There’s still a lot more to cover and so far I had done summary for the 1st day. Special thanks to:

  • Blade Lin for detailed explanation (especially on differences between GIC and NVIC in terms of speed and ARM Kleidi framework on SLAM application) and advices.
  • Tsung-Chih (Alex) Su for detailed explanation (especially on difference between DMA and SMMU and efficiency on using JIT on DAC) and advices.
  • Niki Dow, Graciela Lin, and Jessica Wu for the amazing advices during panel discussion.
  • CK Tseng for the thrilling opening speech🔥

In short, this marked as the first step for the in-depth exploration of ARM’s ecosystem. Hope you find this post insightful. #STEMEducation #ASEM #ARM #ARMTraining #Semiconductor #Monash #ARMOnDemand

armphotod1-1.jpg

My first visit to Monash University!
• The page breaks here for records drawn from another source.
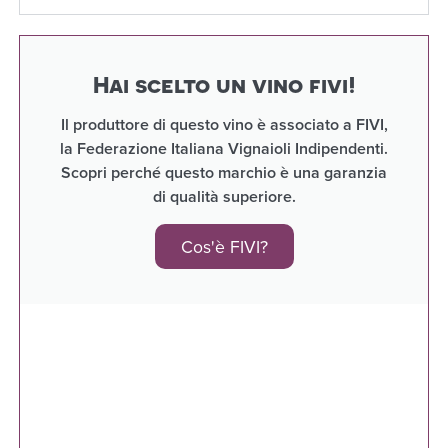
Hai scelto un vino fivi!
Il produttore di questo vino è associato a FIVI,
la Federazione Italiana Vignaioli Indipendenti.
Scopri perché questo marchio è una garanzia
di qualità superiore.
Cos'è FIVI?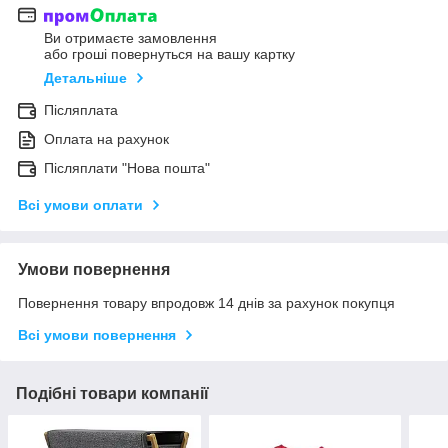
Ви отримаєте замовлення
або гроші повернуться на вашу картку
Детальніше
Післяплата
Оплата на рахунок
Післяплати "Нова пошта"
Всі умови оплати
Умови повернення
Повернення товару впродовж 14 днів за рахунок покупця
Всі умови повернення
Подібні товари компанії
Cool university with easy access to the public transport, and a Zus Coffee inside the campus? (And yes, sorry, I blocked one of the letter.)

armphotod1-2.jpg

Gracelia Lin presented an overview of ARM's background, including its historical development and real-world application of ARM-based chip.

armphotod1-3.jpg

Thanks Alex Su for the very detailed explanation especially the difference between GIC and NVIC (Nested Vectored Interrupt Controller), as well as the difference between C2C (Chip-2-Chip) in ARM and AMD's Infinity Fabric.

armphotod2-1.jpg

Demo of Ollamacpp run deepseek-r1 at 1.5b parameters. I only seen youtubers doing these (Jeff Geerlings, Alex Ziskind and NetworkChuck), and now here we are. (Nothing impressive, but feels so cool when you could literally run AI model on a something like a credit card sized computer)

armphotod2-2.jpg

And yea, that's the edge device which runs the deepseek-r1 1.5b. Alex Su introduce this with the help of NPU that could perform up to 16 TOPs.

armphotod2-3.jpg

Thanks Niki Dow for providing us the inspiring advises. I am deeply appreciate for what Niki Dow provides with her vision, experiences, and courages for the young folks.

armphotod3-1.jpg

Thanks Blade Lin for the very detailed explanation (especially on differences between GIC and NVIC in terms of speed and ARM Kleidi framework on SLAM application) and advices on semiconductor field.

armphotod3-2.jpg

The ordinary opening of Arm Developer Labs

armphotod3-3.jpg

I made it till the end of the event!